Sima Kadmon (ebenfalls Jedioth) meint es sei "Fünf vor zwölf für Sharon": "Trotz seines unglaublichen Erfolgs in den Meinungsumfragen ziehen die Tricks und Manöver, die dem Ministerpräsidenten Ansehen verschafft haben, jetzt nicht mehr:

"Im Hinblick auf die Sackgasse muss es jetzt Entscheidungen treffen. Das Problem ist nur, dass er kein Programm hat, weder ein politisches noch ein militärisches oder wirtschaftliches... Das Problem Sharons ist, dass er keine Alternative vorbereitet hat.

Wenn man ihn fragen würde, was er tun würde, wenn ihm alles gelungen wäre, wenn alles nach seinem Wunsch abgelaufen wäre - würde er wahrscheinlich keine Antwort haben. Barak würde auf diese Frage antworten, er wollte ein Friedensabkommen unterzeichnen. Netanjahu würde sagen, er wollte die palästinensische Führung beseitigen. Sharon hat jedoch kein Programm. Er sprach von einem palästinensischen Staat, ist jedoch im letzten Moment davor zurückgeschreckt.

Und eine militärische Lösung? Man kann nur noch lachen, oder weinen, wenn man daran denkt, dass er vor einem Jahr erklärt hat, er habe eine Lösung für den Terror gefunden.
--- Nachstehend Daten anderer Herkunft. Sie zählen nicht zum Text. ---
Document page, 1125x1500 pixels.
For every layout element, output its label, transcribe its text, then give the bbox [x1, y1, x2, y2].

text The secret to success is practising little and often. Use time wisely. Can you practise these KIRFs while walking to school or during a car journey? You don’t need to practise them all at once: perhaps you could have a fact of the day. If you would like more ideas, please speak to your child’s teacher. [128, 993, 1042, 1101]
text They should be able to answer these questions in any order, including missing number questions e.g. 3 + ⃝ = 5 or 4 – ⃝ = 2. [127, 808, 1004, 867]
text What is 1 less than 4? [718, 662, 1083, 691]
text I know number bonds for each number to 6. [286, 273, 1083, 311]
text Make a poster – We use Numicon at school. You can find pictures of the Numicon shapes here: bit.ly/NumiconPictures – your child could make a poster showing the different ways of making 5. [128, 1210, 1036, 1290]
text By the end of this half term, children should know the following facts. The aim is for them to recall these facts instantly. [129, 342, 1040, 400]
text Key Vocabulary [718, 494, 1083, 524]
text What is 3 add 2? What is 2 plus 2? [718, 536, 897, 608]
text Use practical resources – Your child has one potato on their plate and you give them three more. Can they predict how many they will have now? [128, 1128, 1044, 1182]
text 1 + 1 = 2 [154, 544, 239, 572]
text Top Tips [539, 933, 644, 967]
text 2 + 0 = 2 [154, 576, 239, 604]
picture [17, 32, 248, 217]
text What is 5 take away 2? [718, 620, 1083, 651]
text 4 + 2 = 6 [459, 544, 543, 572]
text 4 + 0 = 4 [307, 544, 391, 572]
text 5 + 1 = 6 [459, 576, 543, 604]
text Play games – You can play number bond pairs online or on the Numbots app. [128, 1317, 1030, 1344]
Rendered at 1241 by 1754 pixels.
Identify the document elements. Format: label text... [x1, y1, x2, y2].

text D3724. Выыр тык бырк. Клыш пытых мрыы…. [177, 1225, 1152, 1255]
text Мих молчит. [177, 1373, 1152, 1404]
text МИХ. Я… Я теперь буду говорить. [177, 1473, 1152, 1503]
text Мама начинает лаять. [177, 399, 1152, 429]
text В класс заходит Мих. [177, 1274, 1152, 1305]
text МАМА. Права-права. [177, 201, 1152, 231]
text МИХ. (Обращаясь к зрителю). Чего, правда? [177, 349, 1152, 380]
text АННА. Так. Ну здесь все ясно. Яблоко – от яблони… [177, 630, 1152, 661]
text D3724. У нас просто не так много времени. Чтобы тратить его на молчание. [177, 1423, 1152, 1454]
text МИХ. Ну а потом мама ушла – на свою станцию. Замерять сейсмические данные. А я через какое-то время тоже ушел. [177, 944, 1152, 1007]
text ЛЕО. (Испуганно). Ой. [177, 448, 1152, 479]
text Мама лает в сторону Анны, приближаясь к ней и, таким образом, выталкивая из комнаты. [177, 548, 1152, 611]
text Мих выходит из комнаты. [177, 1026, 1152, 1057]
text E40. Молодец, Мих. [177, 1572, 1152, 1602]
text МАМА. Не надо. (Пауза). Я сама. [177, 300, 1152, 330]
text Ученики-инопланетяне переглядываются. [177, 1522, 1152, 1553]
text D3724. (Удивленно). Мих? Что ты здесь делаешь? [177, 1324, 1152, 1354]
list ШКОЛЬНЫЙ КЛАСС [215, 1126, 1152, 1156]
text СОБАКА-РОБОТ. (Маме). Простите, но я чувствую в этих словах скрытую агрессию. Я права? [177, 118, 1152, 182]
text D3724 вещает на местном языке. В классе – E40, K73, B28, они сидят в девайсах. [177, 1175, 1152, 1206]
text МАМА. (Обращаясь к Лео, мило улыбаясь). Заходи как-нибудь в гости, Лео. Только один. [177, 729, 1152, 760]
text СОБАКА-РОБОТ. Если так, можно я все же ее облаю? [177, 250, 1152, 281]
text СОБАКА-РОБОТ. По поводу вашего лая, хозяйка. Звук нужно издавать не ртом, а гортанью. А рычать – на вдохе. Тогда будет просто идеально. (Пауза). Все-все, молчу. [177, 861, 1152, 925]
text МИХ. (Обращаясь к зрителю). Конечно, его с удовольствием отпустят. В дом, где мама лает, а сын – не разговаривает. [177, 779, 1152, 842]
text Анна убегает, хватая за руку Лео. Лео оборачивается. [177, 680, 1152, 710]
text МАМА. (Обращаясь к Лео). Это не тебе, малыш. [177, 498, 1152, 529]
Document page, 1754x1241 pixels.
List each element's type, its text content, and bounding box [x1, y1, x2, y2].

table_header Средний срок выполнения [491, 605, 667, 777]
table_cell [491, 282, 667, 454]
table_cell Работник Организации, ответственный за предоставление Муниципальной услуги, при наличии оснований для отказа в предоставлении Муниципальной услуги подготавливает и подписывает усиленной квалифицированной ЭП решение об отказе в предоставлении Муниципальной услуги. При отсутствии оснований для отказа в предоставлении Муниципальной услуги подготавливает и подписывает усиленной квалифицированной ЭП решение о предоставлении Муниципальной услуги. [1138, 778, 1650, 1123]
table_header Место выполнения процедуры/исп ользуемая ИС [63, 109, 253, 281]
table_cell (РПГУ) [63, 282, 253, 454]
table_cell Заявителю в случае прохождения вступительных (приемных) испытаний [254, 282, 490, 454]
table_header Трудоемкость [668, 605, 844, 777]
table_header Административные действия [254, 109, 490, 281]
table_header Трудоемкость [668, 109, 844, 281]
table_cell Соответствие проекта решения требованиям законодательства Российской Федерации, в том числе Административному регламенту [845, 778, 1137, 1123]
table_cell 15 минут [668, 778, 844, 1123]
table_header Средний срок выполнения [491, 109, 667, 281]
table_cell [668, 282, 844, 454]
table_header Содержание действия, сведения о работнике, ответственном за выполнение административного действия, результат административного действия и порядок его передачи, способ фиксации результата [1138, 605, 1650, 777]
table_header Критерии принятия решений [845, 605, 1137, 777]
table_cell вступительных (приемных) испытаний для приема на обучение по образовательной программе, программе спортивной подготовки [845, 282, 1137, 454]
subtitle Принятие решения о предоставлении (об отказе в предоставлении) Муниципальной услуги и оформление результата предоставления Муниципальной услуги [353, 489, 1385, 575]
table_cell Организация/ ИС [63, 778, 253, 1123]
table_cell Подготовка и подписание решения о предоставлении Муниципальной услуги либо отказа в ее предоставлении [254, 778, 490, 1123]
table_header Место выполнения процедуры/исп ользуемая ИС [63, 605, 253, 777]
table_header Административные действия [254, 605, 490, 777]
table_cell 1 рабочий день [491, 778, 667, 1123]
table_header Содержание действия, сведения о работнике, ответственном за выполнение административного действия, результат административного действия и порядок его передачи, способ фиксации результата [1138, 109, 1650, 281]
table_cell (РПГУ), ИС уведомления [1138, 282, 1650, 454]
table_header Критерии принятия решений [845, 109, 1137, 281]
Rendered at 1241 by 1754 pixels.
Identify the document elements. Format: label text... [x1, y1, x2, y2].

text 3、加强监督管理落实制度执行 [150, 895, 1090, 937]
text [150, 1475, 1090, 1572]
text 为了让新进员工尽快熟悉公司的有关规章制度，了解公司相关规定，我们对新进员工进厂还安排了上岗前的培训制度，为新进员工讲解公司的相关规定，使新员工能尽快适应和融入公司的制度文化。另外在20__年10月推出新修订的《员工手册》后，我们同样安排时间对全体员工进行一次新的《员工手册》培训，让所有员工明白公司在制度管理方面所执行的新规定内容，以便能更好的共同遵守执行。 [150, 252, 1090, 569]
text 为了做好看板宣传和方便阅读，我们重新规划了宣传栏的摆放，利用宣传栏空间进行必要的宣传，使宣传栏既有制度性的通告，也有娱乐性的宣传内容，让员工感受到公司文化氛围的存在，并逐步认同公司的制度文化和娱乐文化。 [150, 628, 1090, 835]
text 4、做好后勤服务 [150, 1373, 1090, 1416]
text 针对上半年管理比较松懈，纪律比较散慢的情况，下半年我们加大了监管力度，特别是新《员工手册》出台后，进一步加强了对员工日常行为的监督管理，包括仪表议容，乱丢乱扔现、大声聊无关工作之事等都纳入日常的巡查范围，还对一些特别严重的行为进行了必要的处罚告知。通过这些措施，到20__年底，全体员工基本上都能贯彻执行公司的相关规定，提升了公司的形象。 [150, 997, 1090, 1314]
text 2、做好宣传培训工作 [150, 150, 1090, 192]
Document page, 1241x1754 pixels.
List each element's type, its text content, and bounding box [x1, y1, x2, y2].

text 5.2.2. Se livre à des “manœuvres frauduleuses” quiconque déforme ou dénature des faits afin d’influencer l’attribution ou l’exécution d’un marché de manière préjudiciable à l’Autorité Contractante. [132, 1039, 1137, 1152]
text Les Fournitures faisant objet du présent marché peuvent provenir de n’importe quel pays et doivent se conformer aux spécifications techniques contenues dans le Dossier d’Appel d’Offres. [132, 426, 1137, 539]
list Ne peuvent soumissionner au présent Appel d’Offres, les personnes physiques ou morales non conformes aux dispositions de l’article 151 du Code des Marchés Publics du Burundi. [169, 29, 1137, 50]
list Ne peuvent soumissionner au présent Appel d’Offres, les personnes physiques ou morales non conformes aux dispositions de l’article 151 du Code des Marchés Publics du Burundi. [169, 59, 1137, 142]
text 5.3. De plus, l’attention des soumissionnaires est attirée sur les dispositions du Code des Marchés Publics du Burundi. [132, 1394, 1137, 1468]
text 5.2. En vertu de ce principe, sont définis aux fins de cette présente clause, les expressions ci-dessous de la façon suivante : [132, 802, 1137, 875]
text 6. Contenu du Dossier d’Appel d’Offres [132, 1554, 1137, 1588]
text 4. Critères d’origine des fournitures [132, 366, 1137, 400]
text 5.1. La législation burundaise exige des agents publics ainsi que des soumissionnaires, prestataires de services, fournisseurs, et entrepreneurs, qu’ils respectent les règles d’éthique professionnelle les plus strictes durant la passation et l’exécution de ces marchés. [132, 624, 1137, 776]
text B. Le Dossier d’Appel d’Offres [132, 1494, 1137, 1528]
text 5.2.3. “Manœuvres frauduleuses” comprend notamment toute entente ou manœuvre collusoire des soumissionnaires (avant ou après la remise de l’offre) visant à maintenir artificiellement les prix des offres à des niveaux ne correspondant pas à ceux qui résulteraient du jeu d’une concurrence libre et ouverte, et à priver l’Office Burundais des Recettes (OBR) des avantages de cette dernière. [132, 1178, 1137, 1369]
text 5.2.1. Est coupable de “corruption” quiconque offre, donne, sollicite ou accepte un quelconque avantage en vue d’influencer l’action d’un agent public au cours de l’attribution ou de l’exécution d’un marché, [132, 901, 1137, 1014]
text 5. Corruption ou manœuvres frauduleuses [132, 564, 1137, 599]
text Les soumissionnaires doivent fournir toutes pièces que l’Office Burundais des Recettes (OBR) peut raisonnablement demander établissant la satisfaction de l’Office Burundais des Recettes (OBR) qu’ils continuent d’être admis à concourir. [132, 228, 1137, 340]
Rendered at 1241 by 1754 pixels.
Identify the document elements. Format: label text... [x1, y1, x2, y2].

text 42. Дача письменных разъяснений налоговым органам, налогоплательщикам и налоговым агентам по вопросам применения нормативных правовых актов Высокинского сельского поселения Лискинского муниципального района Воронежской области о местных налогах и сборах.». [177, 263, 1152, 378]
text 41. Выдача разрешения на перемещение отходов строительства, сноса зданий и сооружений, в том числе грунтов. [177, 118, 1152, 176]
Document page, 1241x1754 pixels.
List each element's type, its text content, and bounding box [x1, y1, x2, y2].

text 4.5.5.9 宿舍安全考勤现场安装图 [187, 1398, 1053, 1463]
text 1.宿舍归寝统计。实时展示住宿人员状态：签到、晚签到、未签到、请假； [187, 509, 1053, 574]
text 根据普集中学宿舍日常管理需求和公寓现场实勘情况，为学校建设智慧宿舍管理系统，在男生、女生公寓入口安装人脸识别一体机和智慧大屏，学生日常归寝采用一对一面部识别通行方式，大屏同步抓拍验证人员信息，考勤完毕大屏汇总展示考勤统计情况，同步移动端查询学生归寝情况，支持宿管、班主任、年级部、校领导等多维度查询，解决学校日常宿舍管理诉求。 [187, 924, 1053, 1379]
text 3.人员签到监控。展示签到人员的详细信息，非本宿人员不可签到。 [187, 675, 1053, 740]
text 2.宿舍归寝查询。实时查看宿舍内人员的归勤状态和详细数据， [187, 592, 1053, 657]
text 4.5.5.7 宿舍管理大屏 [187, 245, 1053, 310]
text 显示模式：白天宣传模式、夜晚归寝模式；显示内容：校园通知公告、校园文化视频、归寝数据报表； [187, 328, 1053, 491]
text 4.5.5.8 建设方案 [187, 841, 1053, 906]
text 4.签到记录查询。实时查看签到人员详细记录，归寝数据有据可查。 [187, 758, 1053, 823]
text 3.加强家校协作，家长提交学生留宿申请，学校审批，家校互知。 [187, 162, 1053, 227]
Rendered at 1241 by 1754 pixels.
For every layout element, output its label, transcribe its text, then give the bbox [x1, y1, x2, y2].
Die Regierung berät über den Sicherheitszaun. Von Anfang an wollte Sharon diesen Zaun nicht.

Wegen Drucks von Ben-Elieser wurde eine schnelle Entscheidung getroffen. Es gibt genügend Leute, die alles dafür tun werden, ihn von dieser Entscheidung wieder abzubringen. Die Siedler, die Rechte, der Likud. Sharon kann diesem Druck nicht widerstehen. Er wird Änderungen im ursprünglichen Plan vornehmen müssen. Der geplante Zaun wird noch vor seiner Errichtung zusammenbrechen.

Was Sharon noch bleibt, sind die Umfragen. Das Problem ist nur, dass die Ereignisse den Umfragen voraneilen. Wie es jetzt aussieht, siegt Sharon vielleicht in den Umfragen, verliert jedoch in der Realität".

Etwas irrationales tun!

Im Zuge allgemeiner Ratlosigkeit ruft Uria Shavit in M'ariw zum irrationalen Handeln auf. Nach dem nächsten Anschlag solle man den Scheich Jassin wie jeden anderen Kriegsverbrecher vor Gericht stellen und hinrichten. Der einzige Weg, den irrationalen Selbstmordterror zu stoppen, sei es, selbst etwas Irrationales zu tun, einen Akt grundlegender Gerechtigkeit, ohne an das Morgen zu denken. Ein solcher Akt würde der Weltöffentlichkeit signalisieren, dass Israel sich erniedrigt fühlt, dass es erschöpft und so empört über die Massaker in seinen Städten ist, dass es zu allem bereit ist, was die Rachegelüste seines Volkes befriedigen kann und die USA und die arabischen Staaten endlich zwingen wird, etwas gegen den Selbstmordterror zu unternehmen.

Italo-Western

Nir Baram (M'ariw) empfindet das Leben in Israel inzwischen als Italo-Western: "Sharon und Peres sind dafür verantwortlich, dass wir die Todesroutine als selbstverständlich akzeptieren und aufgehört haben, eine Alternative des Lebens zu suchen!"

Den drohenden Frieden instinktiv verhindern

Beni Michael (Jedioth) versucht es mit Satire. Er ist der Meinung, dass die Politik der Sharon-Regierung besser mit darwinistischen Überlebensinstinkten als mit psychologischen Analysen erklärt werden sollte. Was als schier endlose Serie von Narrenstreichen und Torheiten, Fehlentscheidungen und Desasterrezepten erscheint, ist letztlich doch nur ein automatischer, intuitiver Überlebensreflex. Ziel dieses Reflexes ist es sich den drohenden Frieden vom Leib zu halten und den Krieg zu verlängern.
Leider hat diese Theorie keine praktische Nutzanwendung, denn hoffen kann man nur in einem Staat, in dem auch eine ‘politische Ebene’ existiert. In einem solchen Staat werden Politiker nicht nur auf den darwinistischen Blödsinn hören, den ihnen die Militärs erzählen.
In einem Staat, in dem die ‘politische Ebene’ aber aus einem Duo alter Generäle (und einem politischen Waschlappen, der ihnen diplomatische Rückendeckung gibt) besteht, ist eine solche Chance äußerst gering.